Knockdown of Notum 2 does not affect escape behavior. A, Zebrafish in resting position. B, C, Composite image of 30 frames over 90 ms illustrate the coiling and swimming phase of the escape response. D, Composite image of two frames at rest and peak coiling (42 ms); angled dashed lines show the amplitude of initial bend of the escape response. Dorsal view of zebrafish larvae at 48 hpf with agarose-restrained head is shown (A–D). E, F, White columns are uninjected controls; gray columns are Notum 2 morphants injected with 6 ng AUG-MO. E, Average time in each phase of the escape response. F, Amplitude of initial c-bend. N = 10 wild-type, 9 morphants, 10 trials for each embryo. Scale bar (in D): 100 μm.

Figure 7.

Notum 2 guides caudal primary axon through intermediate target. Schematic representation of CaP growth cone migrating through the MPs is shown.
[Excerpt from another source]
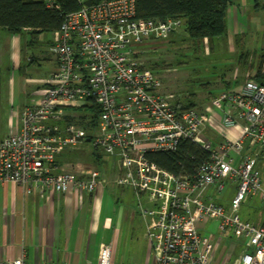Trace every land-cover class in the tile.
I'll return each mask as SVG.
<instances>
[{"label":"built area","instance_id":"built-area-1","mask_svg":"<svg viewBox=\"0 0 264 264\" xmlns=\"http://www.w3.org/2000/svg\"><path fill=\"white\" fill-rule=\"evenodd\" d=\"M40 1L59 9L55 0ZM79 1L80 8L67 14L55 33L57 70L51 85L40 90L36 104L24 108L20 130L0 139V184L20 185L27 195L74 191L82 203L86 194L104 188L107 178L97 169L67 170L55 157L86 144L101 148L120 161L116 185L133 189L156 264H210L218 242L200 232L211 219L220 221V230L234 227L247 240L233 264H264V223L257 227L237 214L250 194H260L264 203L256 169L264 148V84L250 78L239 92L214 96L211 104L221 110L224 124L230 128L244 122L245 127L219 148L201 143L206 114L181 109L175 95L162 92L161 79L139 58L147 40L169 38L182 29L183 20L137 18L135 0H92L89 6L88 0ZM93 104L100 116L91 132L62 124L67 118L60 114L63 110L91 111ZM247 139L252 143L248 152ZM183 142L208 154L192 173L184 168L172 172L152 160L153 155L177 153ZM227 182L237 187L230 214L208 194L212 188L222 194ZM112 260L113 249L105 246L98 264ZM0 264L28 262L24 257L0 258Z\"/></svg>","mask_w":264,"mask_h":264},{"label":"crops","instance_id":"crops-1","mask_svg":"<svg viewBox=\"0 0 264 264\" xmlns=\"http://www.w3.org/2000/svg\"><path fill=\"white\" fill-rule=\"evenodd\" d=\"M246 1L233 0L228 8V38L224 43L236 54L239 65L238 69L237 64L234 65V69L216 83L220 93L239 92L248 79L257 75L258 67L241 69L244 57L250 55L245 53L246 49H255L252 43L246 46L240 41L251 29L242 22ZM5 31V35L0 36V139L20 130L22 111L38 102L40 90L51 85V77L57 70V58L52 50L57 31L35 34L24 30L18 35ZM254 55L256 57V50ZM260 62L264 65L262 55L258 64ZM206 87H209L206 94L212 95L211 99L218 95L212 91V85ZM198 110L208 118L201 135L205 133L207 142L215 148L226 139L234 141L244 130V122L230 128L226 126L221 110L212 104ZM246 143L248 152L252 143L250 139ZM261 155H264V148L258 157ZM119 172V164L117 172L112 168L102 171L107 185L92 196L86 194L82 203L74 191L63 194L53 190L44 194L35 191L27 195L20 185L0 184V258L24 257L28 264H98L101 250L110 246L112 264H154L147 223L140 216L116 206L119 196L123 201L135 196L132 188L116 185ZM116 194L117 201L113 204L111 199ZM216 253L217 249L210 264H215Z\"/></svg>","mask_w":264,"mask_h":264},{"label":"rangeland","instance_id":"rangeland-1","mask_svg":"<svg viewBox=\"0 0 264 264\" xmlns=\"http://www.w3.org/2000/svg\"><path fill=\"white\" fill-rule=\"evenodd\" d=\"M243 7L245 18L242 19V22L251 29L248 35L240 41H243L246 46L252 43L257 55L255 57L254 51L246 49L245 53L249 52L250 55L244 57L241 69L244 66L248 68L250 66L257 67L259 57L264 56V52L262 54L264 50V0H247ZM5 30L0 28V36L5 35ZM182 30L179 29L167 39L147 40L140 47L139 58L147 68L153 64L158 65L155 72L153 69H149L161 79L163 93L174 94L176 100L183 105L194 103L196 109H201V107L211 104L212 95L206 94L209 88L206 85H212V91L219 94L221 90H218L216 83H219L223 76L228 75L234 69V65L237 64L236 69H238V58L236 54L230 52L229 47L224 43V39H215L213 49L206 45L197 50L193 43L186 39ZM60 114L67 115L62 124L72 123L86 130L88 128L89 132L93 130V126L91 127L92 113L89 109L70 108L63 110ZM205 135L204 133L200 137L201 143L209 141ZM92 148L86 144L75 151H63L56 155L55 161L71 171L78 168L85 172L93 169L104 171L110 168L113 172L118 171V164L120 163L118 158L108 155L101 148ZM256 169L260 173L264 185V155L258 157ZM209 193L212 195L211 201L223 206L226 214H230V206L237 193L236 184L227 182L225 191L220 195L215 193L214 188L210 189ZM117 197L116 194L111 199L113 204L116 203ZM118 198L120 202L116 203L117 208L123 207L127 213L144 219L140 214L135 196L127 198L125 201L121 200L120 196ZM237 214L243 222H249L257 227L262 226L264 223V203L260 194H250ZM219 222V220L211 219L204 225L200 234L202 237L218 242L217 253L214 257L215 264H220L222 261L233 264L245 248L247 240L234 227H228L226 231L220 230ZM152 262L156 264L153 258Z\"/></svg>","mask_w":264,"mask_h":264},{"label":"trees","instance_id":"trees-1","mask_svg":"<svg viewBox=\"0 0 264 264\" xmlns=\"http://www.w3.org/2000/svg\"><path fill=\"white\" fill-rule=\"evenodd\" d=\"M55 2L59 9L48 8L40 0H0V28L12 35H18L24 30H31L35 34L56 32L65 16L77 11L81 5L79 0ZM232 4L233 0H135L137 18L183 20L181 30L197 50L206 45L213 49L215 39H224L225 42L228 38V8ZM258 65L255 79L264 84V65L261 62ZM144 67L147 68L145 65ZM149 68L155 72L158 65L153 64ZM178 106L184 110L195 108L196 104L183 105L179 102ZM89 107L92 113L91 127H94L99 120L100 111L95 104ZM207 157L208 154L200 147L183 142L177 153L157 154L151 158L172 172H181L184 168L192 173Z\"/></svg>","mask_w":264,"mask_h":264},{"label":"water","instance_id":"water-1","mask_svg":"<svg viewBox=\"0 0 264 264\" xmlns=\"http://www.w3.org/2000/svg\"><path fill=\"white\" fill-rule=\"evenodd\" d=\"M92 0H88L86 4L89 6L91 4Z\"/></svg>","mask_w":264,"mask_h":264}]
</instances>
Red color indicates the gradient of Nrp1a/Sema3a1 repulsion. Purple marks the Notum 2 signaling center. A, CaP axon at 18 hpf uses Nrp1a/Sema3a1 repulsion to reach intermediate target. B, CaP axon at 26 hpf requires desensitization to Sema3a1 and Notum 2 expression to migrate beyond the MPs. C, At 18 hpf, CaP axon growth to the MPs is unaffected following Notum 2 knockdown. D, At 26 hpf, CaP axon growth beyond the MPs is inhibited following Notum 2 knockdown. E, At 18 hpf, ectopic Notum 2 (green and purple cell) is induced in the ventral myotome. F, At 26 hpf, contact with ectopic Notum 2 causes branching in CaP axons.